WRITTEN TASK =>
Render as a Markdown table with the columns "Row" and "Line" the lines of the material from the line with "- 롤백 세그먼트의 공간이" to the line with "- Deferred 롤백 세그먼트", omitting any blank lines.

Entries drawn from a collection

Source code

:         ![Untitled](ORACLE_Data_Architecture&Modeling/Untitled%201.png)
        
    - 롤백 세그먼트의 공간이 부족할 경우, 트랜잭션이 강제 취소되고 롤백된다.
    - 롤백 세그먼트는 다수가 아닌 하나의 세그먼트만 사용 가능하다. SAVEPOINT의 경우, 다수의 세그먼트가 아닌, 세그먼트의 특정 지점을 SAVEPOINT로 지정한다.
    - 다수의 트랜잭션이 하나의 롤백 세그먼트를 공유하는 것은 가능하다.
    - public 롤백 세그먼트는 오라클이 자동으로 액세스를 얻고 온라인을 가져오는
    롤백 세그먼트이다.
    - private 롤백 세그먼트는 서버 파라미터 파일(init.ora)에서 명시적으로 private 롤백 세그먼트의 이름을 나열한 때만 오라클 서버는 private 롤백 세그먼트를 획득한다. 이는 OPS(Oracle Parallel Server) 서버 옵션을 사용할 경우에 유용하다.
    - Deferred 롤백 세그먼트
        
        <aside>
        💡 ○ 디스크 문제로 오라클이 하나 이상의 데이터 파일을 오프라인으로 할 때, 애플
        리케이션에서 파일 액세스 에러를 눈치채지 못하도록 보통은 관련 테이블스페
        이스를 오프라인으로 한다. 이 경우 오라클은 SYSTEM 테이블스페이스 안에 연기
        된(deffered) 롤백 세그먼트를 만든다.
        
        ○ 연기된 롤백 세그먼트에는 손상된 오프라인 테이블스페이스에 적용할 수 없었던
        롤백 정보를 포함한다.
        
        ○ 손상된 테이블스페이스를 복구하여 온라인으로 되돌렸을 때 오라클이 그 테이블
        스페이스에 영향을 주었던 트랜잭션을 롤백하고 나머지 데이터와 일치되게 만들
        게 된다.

---

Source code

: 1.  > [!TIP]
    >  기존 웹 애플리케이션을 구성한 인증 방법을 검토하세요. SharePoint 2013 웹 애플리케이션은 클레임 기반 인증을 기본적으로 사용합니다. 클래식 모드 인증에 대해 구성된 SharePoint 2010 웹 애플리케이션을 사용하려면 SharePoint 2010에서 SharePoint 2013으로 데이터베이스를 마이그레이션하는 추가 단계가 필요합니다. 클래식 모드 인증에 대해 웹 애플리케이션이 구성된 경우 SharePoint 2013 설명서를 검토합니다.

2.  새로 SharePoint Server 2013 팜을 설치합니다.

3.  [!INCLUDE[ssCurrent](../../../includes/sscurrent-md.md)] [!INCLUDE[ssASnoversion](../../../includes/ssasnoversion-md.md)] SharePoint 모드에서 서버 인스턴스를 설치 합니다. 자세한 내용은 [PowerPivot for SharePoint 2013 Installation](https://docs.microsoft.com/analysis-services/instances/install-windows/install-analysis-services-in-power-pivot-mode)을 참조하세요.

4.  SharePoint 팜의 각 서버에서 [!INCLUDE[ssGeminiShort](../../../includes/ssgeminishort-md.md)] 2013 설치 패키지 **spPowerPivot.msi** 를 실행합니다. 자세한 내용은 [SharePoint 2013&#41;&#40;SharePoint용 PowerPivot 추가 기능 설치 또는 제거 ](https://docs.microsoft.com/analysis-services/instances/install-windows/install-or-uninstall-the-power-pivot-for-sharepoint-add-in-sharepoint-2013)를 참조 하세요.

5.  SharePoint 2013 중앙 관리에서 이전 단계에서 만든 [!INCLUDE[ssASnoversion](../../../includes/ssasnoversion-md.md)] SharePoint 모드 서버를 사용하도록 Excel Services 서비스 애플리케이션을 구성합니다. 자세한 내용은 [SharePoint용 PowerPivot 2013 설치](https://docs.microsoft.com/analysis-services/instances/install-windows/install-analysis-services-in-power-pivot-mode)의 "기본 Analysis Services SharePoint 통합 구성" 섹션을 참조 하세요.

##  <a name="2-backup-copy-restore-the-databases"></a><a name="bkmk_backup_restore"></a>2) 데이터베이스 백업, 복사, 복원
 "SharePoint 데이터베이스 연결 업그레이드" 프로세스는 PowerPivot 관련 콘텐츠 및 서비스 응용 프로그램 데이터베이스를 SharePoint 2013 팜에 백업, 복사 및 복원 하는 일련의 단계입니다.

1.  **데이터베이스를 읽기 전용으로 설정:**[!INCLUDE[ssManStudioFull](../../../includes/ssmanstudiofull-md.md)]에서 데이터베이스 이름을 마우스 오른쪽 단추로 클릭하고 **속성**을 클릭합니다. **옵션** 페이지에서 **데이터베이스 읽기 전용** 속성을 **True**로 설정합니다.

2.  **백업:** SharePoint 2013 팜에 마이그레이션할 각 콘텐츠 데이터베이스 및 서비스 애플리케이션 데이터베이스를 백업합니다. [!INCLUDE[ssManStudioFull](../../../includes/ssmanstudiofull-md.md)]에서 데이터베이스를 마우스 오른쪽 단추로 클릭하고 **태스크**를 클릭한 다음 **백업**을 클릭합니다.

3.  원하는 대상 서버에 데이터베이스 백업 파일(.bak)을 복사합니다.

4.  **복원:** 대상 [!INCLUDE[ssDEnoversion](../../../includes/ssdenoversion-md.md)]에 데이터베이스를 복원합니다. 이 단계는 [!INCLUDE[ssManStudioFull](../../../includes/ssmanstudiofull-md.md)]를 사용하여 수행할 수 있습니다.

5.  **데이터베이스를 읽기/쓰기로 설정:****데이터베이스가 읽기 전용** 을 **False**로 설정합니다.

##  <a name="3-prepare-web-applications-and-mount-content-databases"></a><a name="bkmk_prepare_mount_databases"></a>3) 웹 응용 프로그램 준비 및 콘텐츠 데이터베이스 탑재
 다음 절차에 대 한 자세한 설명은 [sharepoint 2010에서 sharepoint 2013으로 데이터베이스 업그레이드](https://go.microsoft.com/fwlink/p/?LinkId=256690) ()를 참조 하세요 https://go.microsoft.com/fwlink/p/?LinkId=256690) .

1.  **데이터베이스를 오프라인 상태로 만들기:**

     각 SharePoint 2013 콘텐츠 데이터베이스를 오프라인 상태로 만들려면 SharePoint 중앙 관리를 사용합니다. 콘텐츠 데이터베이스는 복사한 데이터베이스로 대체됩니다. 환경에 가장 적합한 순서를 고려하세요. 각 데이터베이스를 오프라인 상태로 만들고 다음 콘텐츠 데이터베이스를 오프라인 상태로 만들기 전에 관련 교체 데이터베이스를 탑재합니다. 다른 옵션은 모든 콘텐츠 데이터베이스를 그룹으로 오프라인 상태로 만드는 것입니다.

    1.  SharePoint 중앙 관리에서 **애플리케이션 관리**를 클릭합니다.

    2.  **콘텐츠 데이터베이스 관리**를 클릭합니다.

* * *

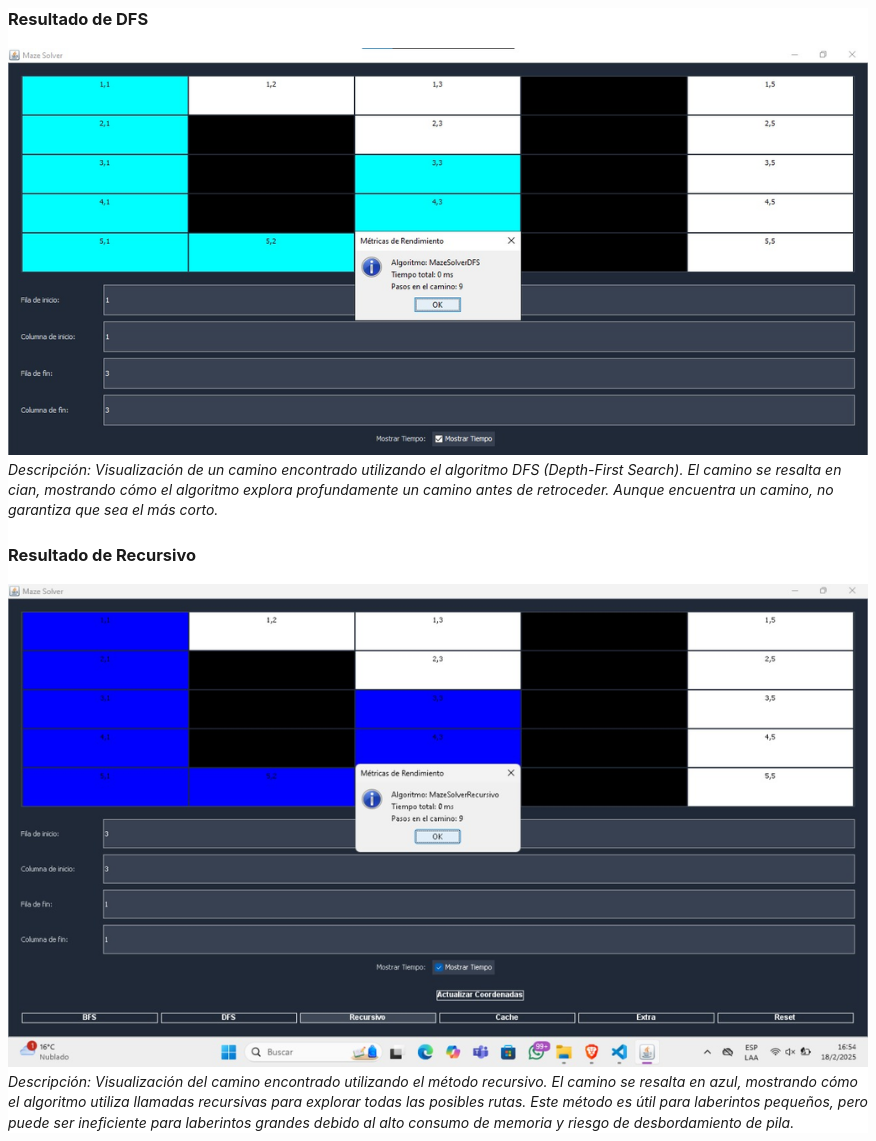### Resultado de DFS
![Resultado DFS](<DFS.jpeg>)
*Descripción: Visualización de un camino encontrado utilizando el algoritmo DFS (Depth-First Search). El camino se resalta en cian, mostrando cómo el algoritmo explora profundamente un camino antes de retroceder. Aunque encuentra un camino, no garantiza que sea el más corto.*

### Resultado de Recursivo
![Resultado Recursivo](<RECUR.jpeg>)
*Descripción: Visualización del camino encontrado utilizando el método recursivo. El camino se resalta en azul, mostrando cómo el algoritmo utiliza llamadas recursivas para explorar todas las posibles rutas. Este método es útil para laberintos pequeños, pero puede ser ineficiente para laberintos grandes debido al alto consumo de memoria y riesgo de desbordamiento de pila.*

RESULT FOR THIS EXERCISE =>
| Row | Line |
|---|---|
| 1 |     - 롤백 세그먼트의 공간이 부족할 경우, 트랜잭션이 강제 취소되고 롤백된다. |
| 2 |     - 롤백 세그먼트는 다수가 아닌 하나의 세그먼트만 사용 가능하다. SAVEPOINT의 경우, 다수의 세그먼트가 아닌, 세그먼트의 특정 지점을 SAVEPOINT로 지정한다. |
| 3 |     - 다수의 트랜잭션이 하나의 롤백 세그먼트를 공유하는 것은 가능하다. |
| 4 |     - public 롤백 세그먼트는 오라클이 자동으로 액세스를 얻고 온라인을 가져오는 |
| 5 |     롤백 세그먼트이다. |
| 6 |     - private 롤백 세그먼트는 서버 파라미터 파일(init.ora)에서 명시적으로 private 롤백 세그먼트의 이름을 나열한 때만 오라클 서버는 private 롤백 세그먼트를 획득한다. 이는 OPS(Oracle Parallel Server) 서버 옵션을 사용할 경우에 유용하다. |
| 7 |     - Deferred 롤백 세그먼트 |